Муж Семён стоял в дверном проёме и смотрел на неё в упор. Взгляд злой, даже остервенелый. Губы трясутся, побелели.

– Что, сучка, доигралась?

– О чём ты, Сеня?

– О чём ты, Сеня?! Посмотрите на эту невинность! И о чём это я?! Не догадываешься, тварь? – Семён сделал шаг в сторону жены, угрожающе подняв руку. – И бюллетень мы взяли, чтобы с любовничком вдоволь натешиться, пока муж в командировке. А я-то думал, заболела моя ягодка, пораньше приехал. А она тут с хахалем вино распивает!

– Да что ты, Сеня! С каким хахалем?!

– С таким!!! Откуда это всё?! Вино, конфетки… два бокальчика новых достала. У, стерва!

– Да знакомая одна заходила, поговорить…

– Знакомая?! Знаю я твоих знакомых, слухами земля полнится. Говорили мне мужики, гуляет у тебя баба, Сеня, а я всё не верил! Васька все уши прожужжал, я даже морду ему хотел набить, а теперь, выходит, извиняться должен!

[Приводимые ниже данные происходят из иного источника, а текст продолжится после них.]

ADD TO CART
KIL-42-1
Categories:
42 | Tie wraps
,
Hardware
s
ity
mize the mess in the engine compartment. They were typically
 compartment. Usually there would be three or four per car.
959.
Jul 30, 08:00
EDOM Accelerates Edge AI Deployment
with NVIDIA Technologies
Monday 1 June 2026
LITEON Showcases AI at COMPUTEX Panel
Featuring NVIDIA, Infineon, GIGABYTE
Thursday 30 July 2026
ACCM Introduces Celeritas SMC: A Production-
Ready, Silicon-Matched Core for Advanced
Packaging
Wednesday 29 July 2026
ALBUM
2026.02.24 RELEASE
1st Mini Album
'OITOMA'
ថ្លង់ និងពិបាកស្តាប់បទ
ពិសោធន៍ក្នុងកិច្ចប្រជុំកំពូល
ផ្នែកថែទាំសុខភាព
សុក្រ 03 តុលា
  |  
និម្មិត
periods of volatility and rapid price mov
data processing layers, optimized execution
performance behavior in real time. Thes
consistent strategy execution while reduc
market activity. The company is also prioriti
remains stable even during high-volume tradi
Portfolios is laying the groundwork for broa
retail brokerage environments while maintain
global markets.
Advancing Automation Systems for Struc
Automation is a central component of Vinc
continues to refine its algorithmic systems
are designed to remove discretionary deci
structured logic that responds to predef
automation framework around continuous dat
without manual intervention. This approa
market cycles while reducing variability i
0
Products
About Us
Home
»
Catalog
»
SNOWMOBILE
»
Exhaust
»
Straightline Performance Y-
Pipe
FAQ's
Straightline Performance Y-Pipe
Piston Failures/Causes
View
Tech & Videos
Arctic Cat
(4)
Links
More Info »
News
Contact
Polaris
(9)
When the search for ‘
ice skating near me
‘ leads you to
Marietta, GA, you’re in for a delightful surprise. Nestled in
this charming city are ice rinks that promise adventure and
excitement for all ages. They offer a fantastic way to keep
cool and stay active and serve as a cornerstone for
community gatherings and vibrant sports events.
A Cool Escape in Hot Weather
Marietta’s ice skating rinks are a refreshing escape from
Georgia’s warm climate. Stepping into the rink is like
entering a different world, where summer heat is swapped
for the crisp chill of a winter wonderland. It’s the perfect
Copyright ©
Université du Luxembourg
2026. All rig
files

Баба-то моя гулящая! – Семён, тяжело дыша, подвинулся ближе, так что Марина могла увидеть налитые кровью бешеные глаза. И ведь знала, что ревнив муж страшно, что с огнём играет, а делала. Вот и черпает теперь полной ложкой, хоть по злой прихоти судьбы и не виновата в этот раз. Но как раз за все другие разы получит сполна. Нет преступления без наказания. Думала, что ушла, ускользнула, как змея, в узенькую щёлку, ан нет, не получилось. Себя не обманешь, Бога не обманешь, людей не обманешь.

– Опомнись, Сеня! – Только и успела произнести, как на неё обрушился удар тяжёлого мужниного кулака. Марина закрыла лицо рукой, но второй удар не заставил себя ждать – он пришёлся точно по голове. Марина охнула и осела на пол, чувствуя, что теряет сознание. Последующий за этим град ударов она уже не чувствовала, лежала, согнувшись, прижав колени к животу. А вошедший в раж Семён не слышал хруста ломающихся костей и разрывов кожи. Он терзал лежащее перед ним бездыханное тело, нанося чудовищные удары точно в цель. От каждого удара тело Марины немного подпрыгивало, как тряпичная кукла, и снова опускалось на прежнее место.

Семён перестал бить жену только когда почувствовал боль в руке. Он удивлённо воззрился на дело своих рук и устало опустился на табуретку. Обвёл мутными глазами помещение, где произошла расправа, и закрыл лицо руками. Марина, скрючившись, лежала в углу, не подавая признаков жизни. Под ней растекалась лужа крови. Брызги крови виднелись на обоях и столе. Семён тронул жену за плечо.